Russia has claimed it has no influence over the proceedings, which took place in Russian-occupied territory in eastern Ukraine. “I prefer not to interfere with the functioning of the judicial and law enforcement authorities of the Donetsk People’s Republic,” Russian Foreign Minister Sergei Lavrov said, referring to the proxy government.
MPs who represent the two men as constituents, Robert Jenrick, MP for Newark, and Richard Fuller, MP for North East Bedfordshire, have called for Russian officials to be summoned to answer for the actions of their proxies in the area Ukrainian.
Speaking on BBC Radio 4’s Today programme, Jenrick said: ‘I have urged the Foreign Secretary to immediately raise this issue at the highest level with the Russian government. The UK needs to be clear that you cannot treat UK nationals in this way. This is truly the most flagrant violation of international law.
He added: “Aiden and Shaun are not mercenaries, they are combatants, who are now prisoners of war and must be treated according to the Geneva conventions, and the Geneva convention is violated in the most flagrant way by Russia by holding this kangaroo court and now this death sentence.
Jenrick said the men were ‘hooked and used in a Soviet-era show trial as a means of taking hostages or getting revenge on the UK’.
He said a prisoner swap could be a solution, but it required Russia to “play ball, take this issue seriously and start fulfilling its international obligations”.
Fuller said the men need access to health care and legal advice. He said it was fair to say they put themselves at risk, but added: ‘Central to all of this is the acknowledgment by the Russian authorities and their proxies in this region that Shaun and Aiden were members of the Ukrainian army, they are prisoners of war and that the Geneva Convention applies. There seems to be no acknowledgment of this.
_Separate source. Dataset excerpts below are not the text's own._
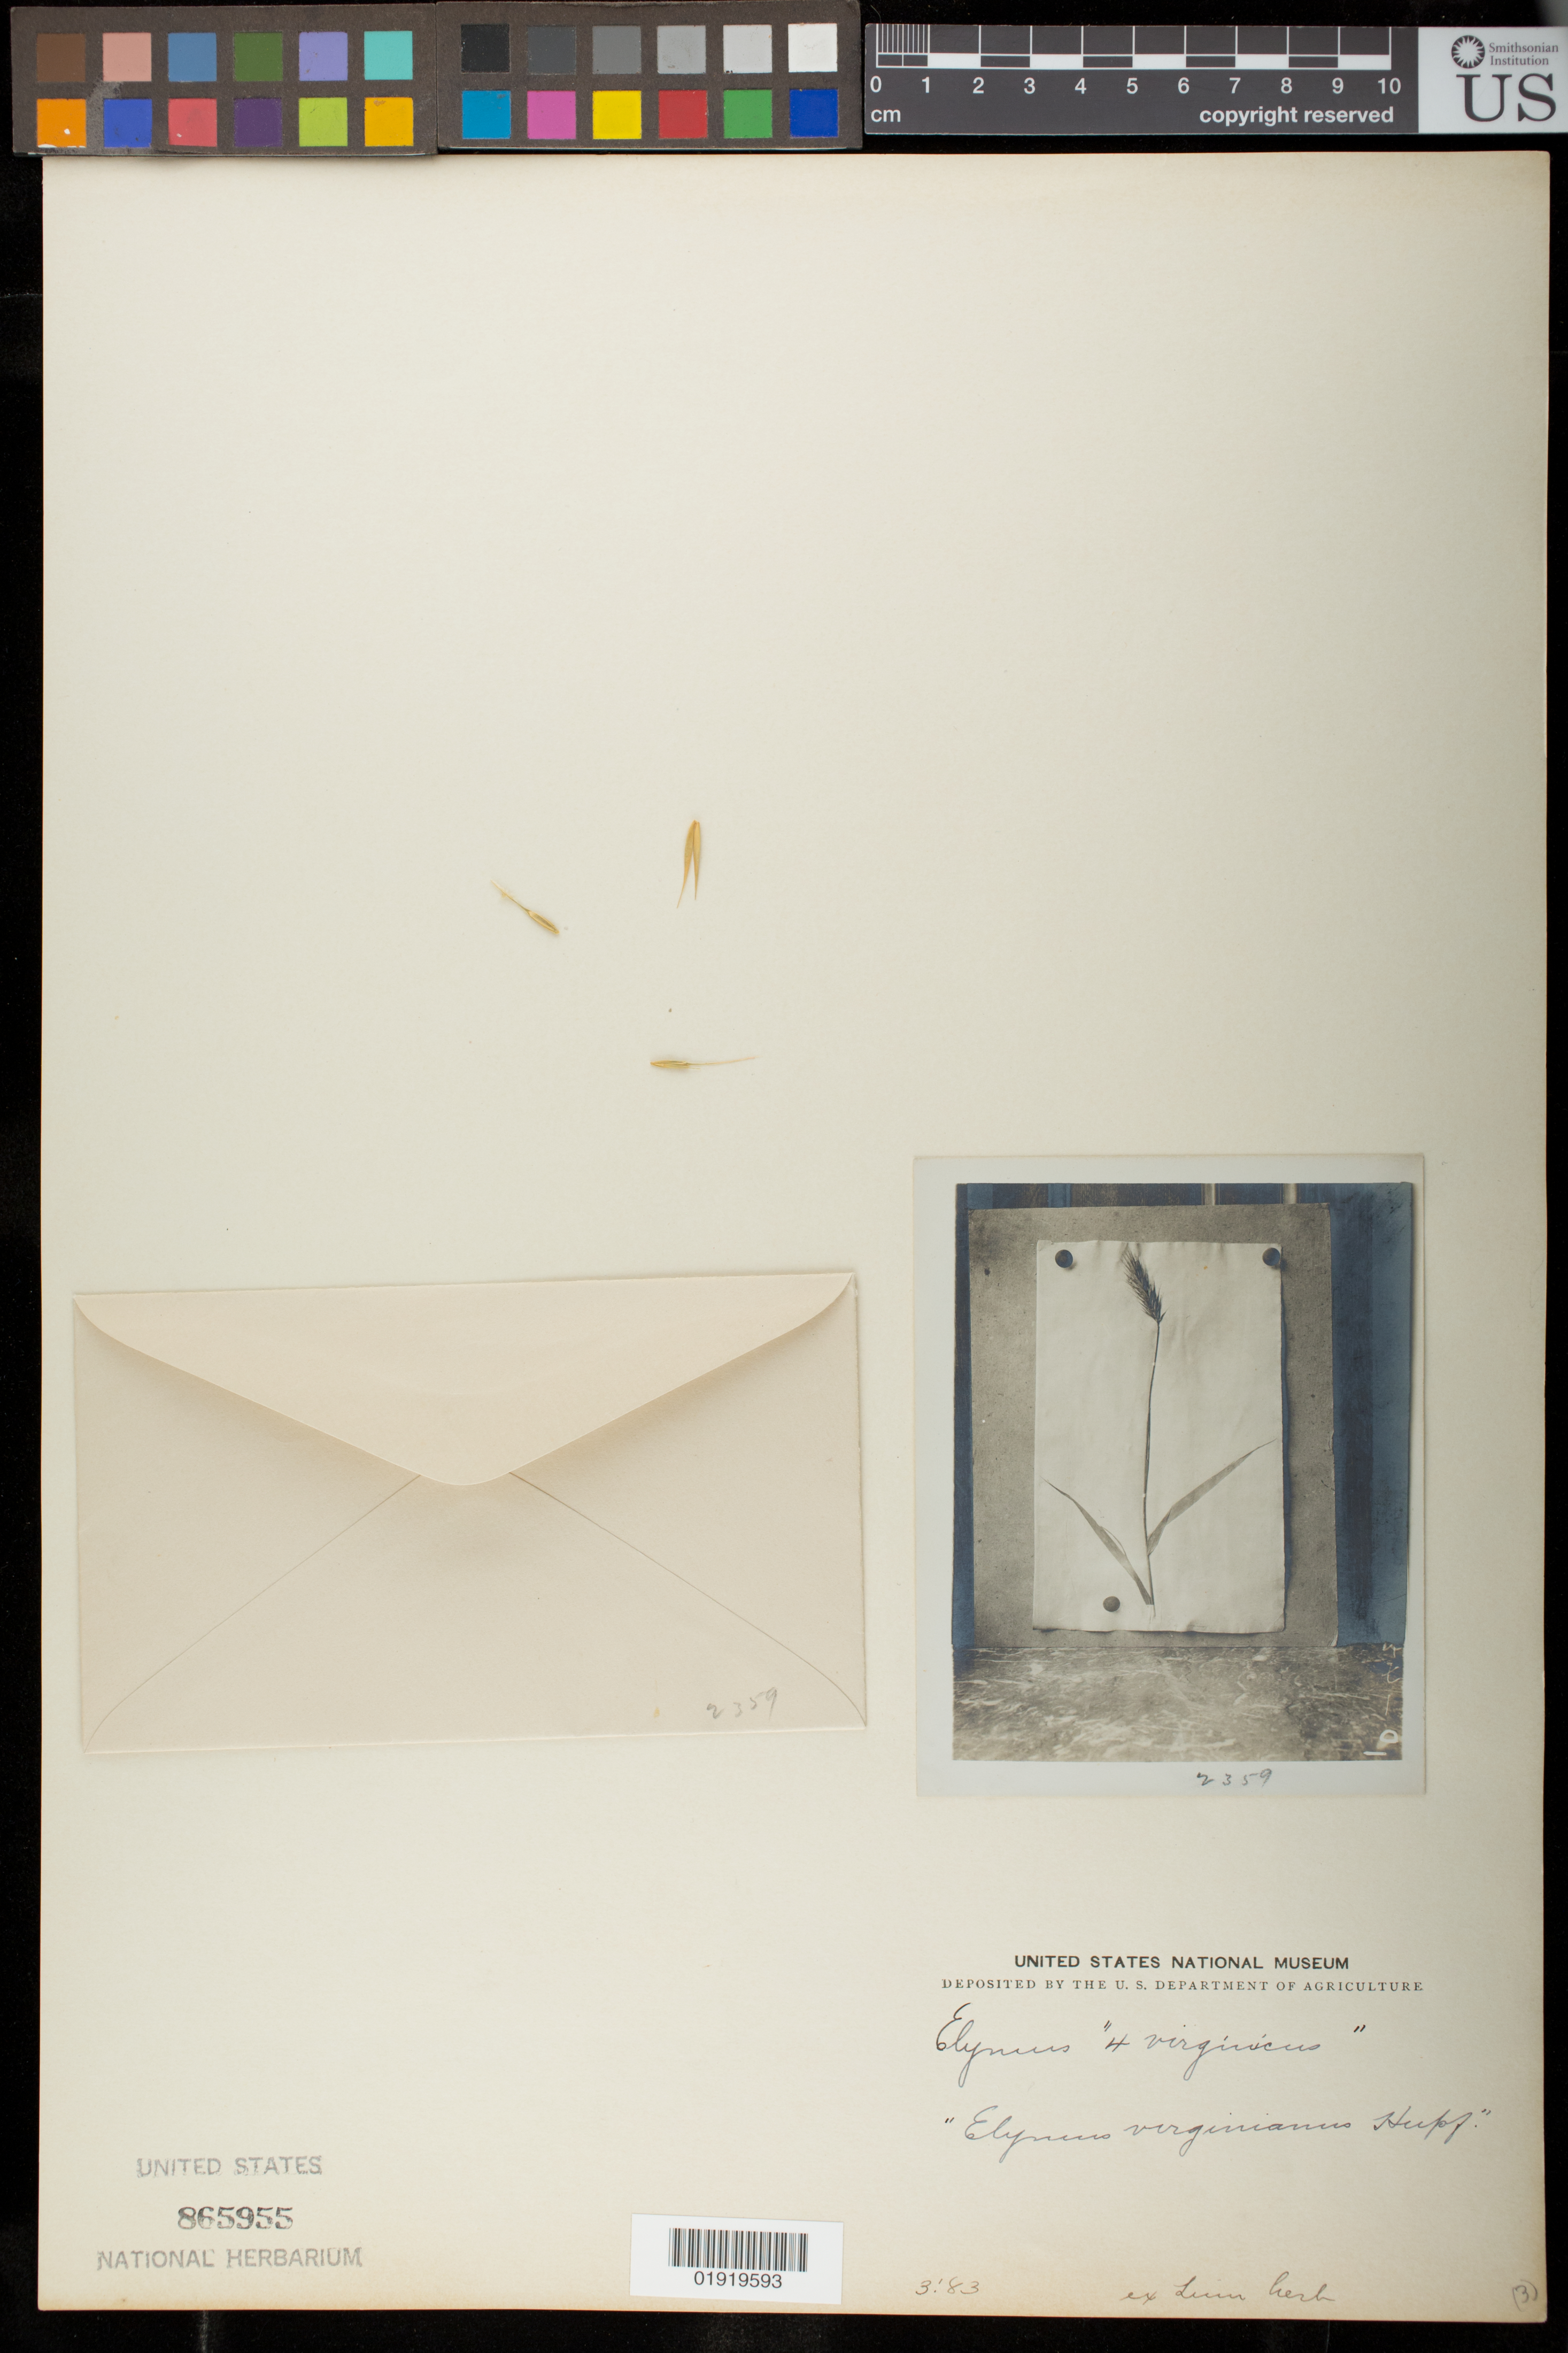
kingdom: Plantae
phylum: Tracheophyta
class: Liliopsida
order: Poales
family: Poaceae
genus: Elymus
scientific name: Elymus virginicus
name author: L.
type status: Type Collection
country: United States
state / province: Virginia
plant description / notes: Photograph and fragmentary material of type specimen ex herb. Linn.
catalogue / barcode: US 865955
On Friday morning, Schools Standards Minister Robin Walker said the government would use all diplomatic channels to raise the matter. He told Sky News: ‘We totally condemn the approach that has been taken here and we will use every method at our disposal to resolve this issue.
A Moroccan national, Saaudun Brahim, was convicted alongside Aslin and Pinner. The men were accused of being mercenaries after fighting with Ukrainian troops.
Russian news agency Interfax said the men could appeal their convictions. Russian Foreign Ministry spokeswoman Maria Zakharova described Britain’s reaction to the convictions against the men as “hysterical” and said a British appeal should be directed against the self-declared republic of Donetsk, a territory occupied by Russia internationally recognized as part of Ukraine.
Aslin is from Newark-on-Trent in Nottinghamshire and Pinner is from Watford, but her mother lives in the Fuller constituency. They were both members of regular Ukrainian military units fighting in Mariupol, the southern port city that has seen some of the heaviest fighting since Vladimir Putin invaded Ukraine.
Concerns have also been raised in Ukraine over the status of Andrew Hill, 35, who was captured in fighting in southern Ukraine. Unlike the other two Britons, Hill is a member of the International Legion, the group of several thousand volunteer soldiers who agreed to fight in the Ukrainian army during the war.
A Legion spokesperson said they were concerned for the well-being of Hill, who local reports said was also going to stand trial alongside Aslin and Pinner. “Then the trial came and went and it turned out that Andrew Hill was not one of those convictions, which raises the question of what happened to him. What is his status? Is he still alive? “.